Source extract:
##############################

Canadian ice hockey player

David Gordon Gilmour (December 11, 1881 – September 27, 1932) was a Canadian amateur ice hockey player for the Ottawa Silver Seven in the pre-NHL years. He was a member of the Silver Seven era, winning the Stanley Cup in 1903. His brothers Suddy Gilmour and Billy Gilmour also played for Ottawa at the same time. He later became a prominent Ottawa businessman in the lumber industry.

==Career==
As a youth, Gilmour played several sports. He played ice hockey for the junior Ottawa Aberdeens before joining the senior Ottawa Hockey Club in 1897. He did not become a regular player until several years later, and even then, being a centre had to share ice time with Frank McGee.

##############################

[Collected data entries]

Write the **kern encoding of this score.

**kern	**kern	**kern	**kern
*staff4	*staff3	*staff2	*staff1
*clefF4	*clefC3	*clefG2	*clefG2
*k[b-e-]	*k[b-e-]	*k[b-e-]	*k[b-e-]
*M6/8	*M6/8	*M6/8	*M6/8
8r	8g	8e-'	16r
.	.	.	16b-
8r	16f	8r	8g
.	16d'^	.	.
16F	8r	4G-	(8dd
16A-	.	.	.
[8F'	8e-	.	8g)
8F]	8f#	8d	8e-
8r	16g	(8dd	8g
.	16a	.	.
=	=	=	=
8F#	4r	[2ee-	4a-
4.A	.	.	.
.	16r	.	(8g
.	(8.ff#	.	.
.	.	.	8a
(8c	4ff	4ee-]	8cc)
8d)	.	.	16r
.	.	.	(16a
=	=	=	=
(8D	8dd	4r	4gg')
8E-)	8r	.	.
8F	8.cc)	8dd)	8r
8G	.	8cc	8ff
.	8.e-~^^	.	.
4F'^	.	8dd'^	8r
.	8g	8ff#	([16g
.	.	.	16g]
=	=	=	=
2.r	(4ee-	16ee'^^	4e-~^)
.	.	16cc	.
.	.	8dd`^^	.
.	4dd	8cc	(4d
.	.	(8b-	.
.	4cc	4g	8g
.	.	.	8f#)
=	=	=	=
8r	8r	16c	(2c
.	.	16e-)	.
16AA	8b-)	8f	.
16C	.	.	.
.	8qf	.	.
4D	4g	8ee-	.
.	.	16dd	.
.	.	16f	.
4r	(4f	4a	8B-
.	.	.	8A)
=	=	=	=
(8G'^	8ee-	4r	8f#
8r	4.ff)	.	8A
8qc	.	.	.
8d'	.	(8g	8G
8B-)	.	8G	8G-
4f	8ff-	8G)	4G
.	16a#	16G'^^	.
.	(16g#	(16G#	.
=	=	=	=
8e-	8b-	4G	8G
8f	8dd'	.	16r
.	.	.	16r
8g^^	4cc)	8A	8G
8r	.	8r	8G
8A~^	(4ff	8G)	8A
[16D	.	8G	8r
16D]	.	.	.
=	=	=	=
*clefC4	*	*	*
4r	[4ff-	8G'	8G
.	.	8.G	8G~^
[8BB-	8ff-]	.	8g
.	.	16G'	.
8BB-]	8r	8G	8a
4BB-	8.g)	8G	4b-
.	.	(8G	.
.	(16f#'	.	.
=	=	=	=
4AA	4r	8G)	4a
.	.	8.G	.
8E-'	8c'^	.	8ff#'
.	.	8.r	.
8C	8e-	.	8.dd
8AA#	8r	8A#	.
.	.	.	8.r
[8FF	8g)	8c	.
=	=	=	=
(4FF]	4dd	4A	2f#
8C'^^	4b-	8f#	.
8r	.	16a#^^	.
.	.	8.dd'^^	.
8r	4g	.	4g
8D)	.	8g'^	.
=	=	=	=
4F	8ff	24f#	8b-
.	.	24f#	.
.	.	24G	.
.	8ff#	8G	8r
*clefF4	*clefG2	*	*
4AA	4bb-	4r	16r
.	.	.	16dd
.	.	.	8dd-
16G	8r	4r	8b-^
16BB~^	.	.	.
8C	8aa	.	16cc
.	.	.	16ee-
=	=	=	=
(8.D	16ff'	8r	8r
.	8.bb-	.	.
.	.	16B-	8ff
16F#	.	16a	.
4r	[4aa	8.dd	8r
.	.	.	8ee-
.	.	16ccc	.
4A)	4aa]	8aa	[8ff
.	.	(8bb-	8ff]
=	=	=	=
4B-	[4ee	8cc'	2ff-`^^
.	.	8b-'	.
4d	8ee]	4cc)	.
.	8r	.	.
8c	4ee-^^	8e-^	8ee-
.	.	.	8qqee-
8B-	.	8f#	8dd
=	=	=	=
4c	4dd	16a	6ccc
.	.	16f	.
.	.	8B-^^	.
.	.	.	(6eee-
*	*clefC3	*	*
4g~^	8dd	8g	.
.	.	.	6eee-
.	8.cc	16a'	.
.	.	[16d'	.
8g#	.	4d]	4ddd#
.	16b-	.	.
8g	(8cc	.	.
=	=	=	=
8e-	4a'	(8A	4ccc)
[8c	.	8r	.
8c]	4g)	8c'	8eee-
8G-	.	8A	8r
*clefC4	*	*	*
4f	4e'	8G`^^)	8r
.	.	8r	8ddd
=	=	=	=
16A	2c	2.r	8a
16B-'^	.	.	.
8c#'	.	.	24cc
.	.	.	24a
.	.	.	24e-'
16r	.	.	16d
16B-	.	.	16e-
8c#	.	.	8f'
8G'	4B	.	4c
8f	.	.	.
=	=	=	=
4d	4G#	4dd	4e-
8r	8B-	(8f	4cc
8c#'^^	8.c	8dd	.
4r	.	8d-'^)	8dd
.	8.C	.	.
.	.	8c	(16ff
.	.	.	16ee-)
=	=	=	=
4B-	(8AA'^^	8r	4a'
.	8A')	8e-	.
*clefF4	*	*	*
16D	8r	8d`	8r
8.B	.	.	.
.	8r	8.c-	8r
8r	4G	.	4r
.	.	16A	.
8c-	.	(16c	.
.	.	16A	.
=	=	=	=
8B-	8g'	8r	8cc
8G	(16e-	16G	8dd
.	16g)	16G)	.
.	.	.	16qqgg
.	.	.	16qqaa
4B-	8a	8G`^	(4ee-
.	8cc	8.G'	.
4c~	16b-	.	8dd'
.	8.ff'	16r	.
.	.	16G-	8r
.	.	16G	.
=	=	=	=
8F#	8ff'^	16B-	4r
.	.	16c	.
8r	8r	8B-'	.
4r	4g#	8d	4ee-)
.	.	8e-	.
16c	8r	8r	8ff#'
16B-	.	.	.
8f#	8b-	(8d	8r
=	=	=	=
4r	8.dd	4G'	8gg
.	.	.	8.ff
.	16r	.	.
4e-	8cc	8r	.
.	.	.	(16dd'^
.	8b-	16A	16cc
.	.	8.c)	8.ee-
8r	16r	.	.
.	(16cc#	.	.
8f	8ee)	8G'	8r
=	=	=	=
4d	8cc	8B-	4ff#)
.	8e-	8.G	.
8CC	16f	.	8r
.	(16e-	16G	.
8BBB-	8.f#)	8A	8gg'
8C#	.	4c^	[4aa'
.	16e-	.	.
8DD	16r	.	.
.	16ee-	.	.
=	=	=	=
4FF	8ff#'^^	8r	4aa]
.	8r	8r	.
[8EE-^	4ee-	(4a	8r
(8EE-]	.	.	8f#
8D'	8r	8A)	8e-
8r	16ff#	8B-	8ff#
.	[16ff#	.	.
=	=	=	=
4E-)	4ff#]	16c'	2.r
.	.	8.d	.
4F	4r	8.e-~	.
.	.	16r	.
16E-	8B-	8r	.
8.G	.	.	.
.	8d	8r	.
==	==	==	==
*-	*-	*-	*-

##############################

What this exercise asks:
A: According to the David Gilmour biography, in what year did he win the Stanley Cup?
B: Carry on the David Gilmour biography from its last sentence.
These rows have nothing to do with the David Gilmour biography.

Answers to the exercises:
A: 1903

B:
==Personal life==
Born on December 11, 1881, in Ottawa, Gilmour was one of four sons of five children born to Mr. and Mrs. John Gilmour. The other children were Bill, Sutherland (Suddy), Ward, and his sister, Gilbert. Gilmour attended Ashbury College. The family business was lumber, and Gilmour owned a retail and wholesale lumber firm, D.G. Gilmour and Company. His father was a partner in Gilmour and Highson Lumber. Gilmour married Roma King, daughter of Supreme Court justice George Edwin King. They had three children: daughters Hope and Vale and son John. Gilmour died of natural causes while on a hunting trip near Mullin's Lake north of Ottawa in Quebec.

Gilmour is buried at Beechwood Cemetery.